[Saved entries]
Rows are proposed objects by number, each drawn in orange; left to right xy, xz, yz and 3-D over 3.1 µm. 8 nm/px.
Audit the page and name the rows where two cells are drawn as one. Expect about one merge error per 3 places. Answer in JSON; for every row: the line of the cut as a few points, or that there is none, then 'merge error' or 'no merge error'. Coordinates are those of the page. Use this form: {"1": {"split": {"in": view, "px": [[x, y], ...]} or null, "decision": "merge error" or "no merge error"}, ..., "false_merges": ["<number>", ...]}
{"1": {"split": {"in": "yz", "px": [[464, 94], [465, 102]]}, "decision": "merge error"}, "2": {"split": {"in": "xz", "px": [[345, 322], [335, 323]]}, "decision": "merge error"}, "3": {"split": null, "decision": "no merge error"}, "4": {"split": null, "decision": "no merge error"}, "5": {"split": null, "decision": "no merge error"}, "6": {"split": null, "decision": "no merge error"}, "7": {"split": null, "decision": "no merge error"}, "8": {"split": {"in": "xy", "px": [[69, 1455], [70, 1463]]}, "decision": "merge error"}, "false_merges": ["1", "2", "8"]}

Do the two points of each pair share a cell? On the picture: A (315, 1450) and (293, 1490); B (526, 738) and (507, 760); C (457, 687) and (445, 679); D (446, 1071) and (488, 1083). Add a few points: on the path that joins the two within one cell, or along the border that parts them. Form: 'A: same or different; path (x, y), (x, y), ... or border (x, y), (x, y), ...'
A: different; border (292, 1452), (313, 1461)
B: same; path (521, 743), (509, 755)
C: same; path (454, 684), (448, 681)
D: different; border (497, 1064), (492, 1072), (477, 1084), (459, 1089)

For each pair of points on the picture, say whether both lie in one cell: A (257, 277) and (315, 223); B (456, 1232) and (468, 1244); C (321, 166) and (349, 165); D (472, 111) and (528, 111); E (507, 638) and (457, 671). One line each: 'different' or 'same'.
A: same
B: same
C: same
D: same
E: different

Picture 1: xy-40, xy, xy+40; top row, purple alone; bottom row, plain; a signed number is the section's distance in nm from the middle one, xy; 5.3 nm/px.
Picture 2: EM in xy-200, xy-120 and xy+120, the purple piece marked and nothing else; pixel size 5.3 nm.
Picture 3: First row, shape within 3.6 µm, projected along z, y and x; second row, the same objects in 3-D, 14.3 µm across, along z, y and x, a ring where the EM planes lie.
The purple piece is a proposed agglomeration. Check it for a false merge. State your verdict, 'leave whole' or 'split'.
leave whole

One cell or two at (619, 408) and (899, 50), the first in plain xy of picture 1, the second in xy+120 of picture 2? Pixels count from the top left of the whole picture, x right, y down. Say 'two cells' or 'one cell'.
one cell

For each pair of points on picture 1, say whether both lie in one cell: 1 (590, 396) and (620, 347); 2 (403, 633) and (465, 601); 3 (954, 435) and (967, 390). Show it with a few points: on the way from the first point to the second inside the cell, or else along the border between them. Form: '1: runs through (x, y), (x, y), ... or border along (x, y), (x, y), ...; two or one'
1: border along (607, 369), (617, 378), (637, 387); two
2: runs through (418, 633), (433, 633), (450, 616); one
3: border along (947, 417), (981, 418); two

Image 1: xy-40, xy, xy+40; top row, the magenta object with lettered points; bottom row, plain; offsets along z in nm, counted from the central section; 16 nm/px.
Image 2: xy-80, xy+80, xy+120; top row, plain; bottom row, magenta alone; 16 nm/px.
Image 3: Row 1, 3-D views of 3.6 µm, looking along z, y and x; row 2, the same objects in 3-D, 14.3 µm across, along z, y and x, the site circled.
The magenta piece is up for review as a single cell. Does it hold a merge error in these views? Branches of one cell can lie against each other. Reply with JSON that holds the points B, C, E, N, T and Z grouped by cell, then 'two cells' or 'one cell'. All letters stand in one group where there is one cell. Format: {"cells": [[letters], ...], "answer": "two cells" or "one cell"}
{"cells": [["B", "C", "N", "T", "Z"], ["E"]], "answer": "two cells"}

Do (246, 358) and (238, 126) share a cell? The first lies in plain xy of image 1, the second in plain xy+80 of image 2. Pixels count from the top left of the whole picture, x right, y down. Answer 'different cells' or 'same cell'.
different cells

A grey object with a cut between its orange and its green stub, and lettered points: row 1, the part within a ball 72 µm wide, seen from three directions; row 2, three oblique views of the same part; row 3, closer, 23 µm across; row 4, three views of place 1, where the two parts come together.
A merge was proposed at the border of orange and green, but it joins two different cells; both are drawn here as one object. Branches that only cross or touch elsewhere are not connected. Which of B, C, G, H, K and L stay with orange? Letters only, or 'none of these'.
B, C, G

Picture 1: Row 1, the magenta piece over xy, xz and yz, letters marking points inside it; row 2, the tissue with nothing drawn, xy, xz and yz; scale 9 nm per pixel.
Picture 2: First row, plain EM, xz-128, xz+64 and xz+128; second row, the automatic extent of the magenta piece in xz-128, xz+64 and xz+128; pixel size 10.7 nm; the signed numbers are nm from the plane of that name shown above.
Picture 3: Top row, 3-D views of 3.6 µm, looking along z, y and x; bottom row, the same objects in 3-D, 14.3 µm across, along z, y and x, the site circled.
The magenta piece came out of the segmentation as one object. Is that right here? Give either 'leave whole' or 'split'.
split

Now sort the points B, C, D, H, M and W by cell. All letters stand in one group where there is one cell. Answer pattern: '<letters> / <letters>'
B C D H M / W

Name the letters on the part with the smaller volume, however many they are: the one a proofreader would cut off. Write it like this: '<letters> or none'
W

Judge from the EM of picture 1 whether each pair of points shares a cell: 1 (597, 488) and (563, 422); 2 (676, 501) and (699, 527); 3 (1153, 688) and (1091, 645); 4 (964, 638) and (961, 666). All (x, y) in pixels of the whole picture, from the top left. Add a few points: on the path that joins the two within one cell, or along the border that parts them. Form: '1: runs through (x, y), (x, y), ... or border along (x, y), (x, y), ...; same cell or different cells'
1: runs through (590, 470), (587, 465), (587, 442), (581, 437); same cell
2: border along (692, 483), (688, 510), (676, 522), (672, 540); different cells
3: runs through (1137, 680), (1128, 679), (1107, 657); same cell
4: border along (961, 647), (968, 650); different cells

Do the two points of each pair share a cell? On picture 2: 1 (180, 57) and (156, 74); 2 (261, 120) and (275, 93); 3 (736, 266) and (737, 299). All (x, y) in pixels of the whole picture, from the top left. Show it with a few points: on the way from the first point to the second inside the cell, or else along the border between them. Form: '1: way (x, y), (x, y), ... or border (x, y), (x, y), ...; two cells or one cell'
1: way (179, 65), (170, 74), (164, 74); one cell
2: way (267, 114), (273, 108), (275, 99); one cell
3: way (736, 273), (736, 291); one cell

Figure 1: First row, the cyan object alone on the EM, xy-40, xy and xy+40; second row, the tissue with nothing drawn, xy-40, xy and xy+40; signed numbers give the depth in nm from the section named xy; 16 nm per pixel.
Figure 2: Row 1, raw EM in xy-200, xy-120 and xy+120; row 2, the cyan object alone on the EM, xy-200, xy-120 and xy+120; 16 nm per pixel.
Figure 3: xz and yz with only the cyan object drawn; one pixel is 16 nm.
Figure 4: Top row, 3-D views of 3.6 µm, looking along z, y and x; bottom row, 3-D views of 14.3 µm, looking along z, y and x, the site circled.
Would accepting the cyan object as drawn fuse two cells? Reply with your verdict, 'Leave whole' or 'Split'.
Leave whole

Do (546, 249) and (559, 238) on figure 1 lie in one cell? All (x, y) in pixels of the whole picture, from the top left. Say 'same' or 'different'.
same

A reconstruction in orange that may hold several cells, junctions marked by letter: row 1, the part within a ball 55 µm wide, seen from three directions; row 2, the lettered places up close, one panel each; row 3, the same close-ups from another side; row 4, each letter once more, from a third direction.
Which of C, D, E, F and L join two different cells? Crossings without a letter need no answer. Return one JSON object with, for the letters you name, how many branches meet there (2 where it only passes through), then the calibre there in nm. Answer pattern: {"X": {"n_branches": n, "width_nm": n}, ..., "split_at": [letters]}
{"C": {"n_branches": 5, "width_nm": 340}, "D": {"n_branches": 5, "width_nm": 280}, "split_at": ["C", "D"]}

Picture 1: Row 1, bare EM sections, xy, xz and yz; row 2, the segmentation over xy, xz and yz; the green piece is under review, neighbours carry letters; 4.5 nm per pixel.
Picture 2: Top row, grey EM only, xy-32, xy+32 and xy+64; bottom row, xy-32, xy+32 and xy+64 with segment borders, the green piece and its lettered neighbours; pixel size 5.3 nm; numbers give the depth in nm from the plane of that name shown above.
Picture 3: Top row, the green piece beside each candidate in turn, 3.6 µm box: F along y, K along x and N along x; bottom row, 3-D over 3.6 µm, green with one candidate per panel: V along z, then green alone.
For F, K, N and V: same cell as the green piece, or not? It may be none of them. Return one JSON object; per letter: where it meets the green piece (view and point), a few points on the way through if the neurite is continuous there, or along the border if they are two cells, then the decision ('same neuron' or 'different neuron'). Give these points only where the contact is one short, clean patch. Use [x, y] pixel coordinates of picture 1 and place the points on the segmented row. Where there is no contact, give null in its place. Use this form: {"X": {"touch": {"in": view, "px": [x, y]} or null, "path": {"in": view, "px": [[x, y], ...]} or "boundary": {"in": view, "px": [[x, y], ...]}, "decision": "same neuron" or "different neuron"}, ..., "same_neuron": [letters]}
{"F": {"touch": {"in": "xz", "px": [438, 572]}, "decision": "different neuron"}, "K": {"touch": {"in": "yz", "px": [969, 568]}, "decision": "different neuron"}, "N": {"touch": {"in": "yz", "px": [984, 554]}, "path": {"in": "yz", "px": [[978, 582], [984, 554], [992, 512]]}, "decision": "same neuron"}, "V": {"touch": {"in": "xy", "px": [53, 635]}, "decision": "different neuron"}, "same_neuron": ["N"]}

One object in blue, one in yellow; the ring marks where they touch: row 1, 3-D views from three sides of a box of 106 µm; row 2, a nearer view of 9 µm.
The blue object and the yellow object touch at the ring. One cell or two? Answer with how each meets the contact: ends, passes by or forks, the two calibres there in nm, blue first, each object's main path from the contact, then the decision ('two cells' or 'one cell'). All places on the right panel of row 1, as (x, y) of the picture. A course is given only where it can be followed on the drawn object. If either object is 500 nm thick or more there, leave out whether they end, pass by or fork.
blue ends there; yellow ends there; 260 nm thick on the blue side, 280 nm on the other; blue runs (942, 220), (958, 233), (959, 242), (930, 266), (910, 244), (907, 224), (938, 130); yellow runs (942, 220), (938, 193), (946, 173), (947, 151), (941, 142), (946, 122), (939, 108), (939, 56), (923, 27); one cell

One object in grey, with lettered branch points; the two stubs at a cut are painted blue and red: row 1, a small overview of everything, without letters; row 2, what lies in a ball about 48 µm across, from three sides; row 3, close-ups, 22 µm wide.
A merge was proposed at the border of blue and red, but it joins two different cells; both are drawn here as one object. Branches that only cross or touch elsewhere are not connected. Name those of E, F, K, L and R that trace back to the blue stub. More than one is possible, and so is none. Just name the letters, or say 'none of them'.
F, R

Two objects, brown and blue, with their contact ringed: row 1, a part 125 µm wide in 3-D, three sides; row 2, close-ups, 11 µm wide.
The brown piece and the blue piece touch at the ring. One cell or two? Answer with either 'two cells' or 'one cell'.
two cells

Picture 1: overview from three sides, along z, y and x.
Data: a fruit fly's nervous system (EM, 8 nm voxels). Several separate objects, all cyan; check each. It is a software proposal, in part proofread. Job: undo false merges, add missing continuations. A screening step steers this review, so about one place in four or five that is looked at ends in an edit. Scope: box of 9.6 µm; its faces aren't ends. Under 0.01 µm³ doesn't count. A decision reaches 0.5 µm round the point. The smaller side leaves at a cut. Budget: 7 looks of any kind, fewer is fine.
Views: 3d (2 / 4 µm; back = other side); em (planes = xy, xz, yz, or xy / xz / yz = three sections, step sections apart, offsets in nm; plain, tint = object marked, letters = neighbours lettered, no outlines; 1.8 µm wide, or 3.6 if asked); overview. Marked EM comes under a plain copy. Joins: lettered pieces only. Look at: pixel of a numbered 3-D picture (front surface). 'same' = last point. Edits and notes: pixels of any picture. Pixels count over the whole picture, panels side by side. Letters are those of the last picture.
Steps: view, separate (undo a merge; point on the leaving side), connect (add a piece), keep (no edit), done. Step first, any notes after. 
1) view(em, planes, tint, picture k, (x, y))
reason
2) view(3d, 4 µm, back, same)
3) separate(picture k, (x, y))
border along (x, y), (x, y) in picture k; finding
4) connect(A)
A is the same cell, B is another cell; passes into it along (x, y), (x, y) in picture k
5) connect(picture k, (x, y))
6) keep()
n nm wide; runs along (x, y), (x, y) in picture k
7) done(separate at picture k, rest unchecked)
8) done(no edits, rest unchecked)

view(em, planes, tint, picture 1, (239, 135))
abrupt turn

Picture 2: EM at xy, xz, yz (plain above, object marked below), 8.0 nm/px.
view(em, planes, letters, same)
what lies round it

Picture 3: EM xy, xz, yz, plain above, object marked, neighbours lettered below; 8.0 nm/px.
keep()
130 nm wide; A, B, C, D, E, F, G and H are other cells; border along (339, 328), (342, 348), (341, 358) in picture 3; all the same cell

• HOW TO COMPLETE THIS TASK:
Print every line from the one that contains "Picture 2: EM at" to the end of the records, exactly as written, and nothing more.

• PROBLEM SOLUTION:
Picture 2: EM at xy, xz, yz (plain above, object marked below), 8.0 nm/px.
view(em, planes, letters, same)
what lies round it

Picture 3: EM xy, xz, yz, plain above, object marked, neighbours lettered below; 8.0 nm/px.
keep()
130 nm wide; A, B, C, D, E, F, G and H are other cells; border along (339, 328), (342, 348), (341, 358) in picture 3; all the same cell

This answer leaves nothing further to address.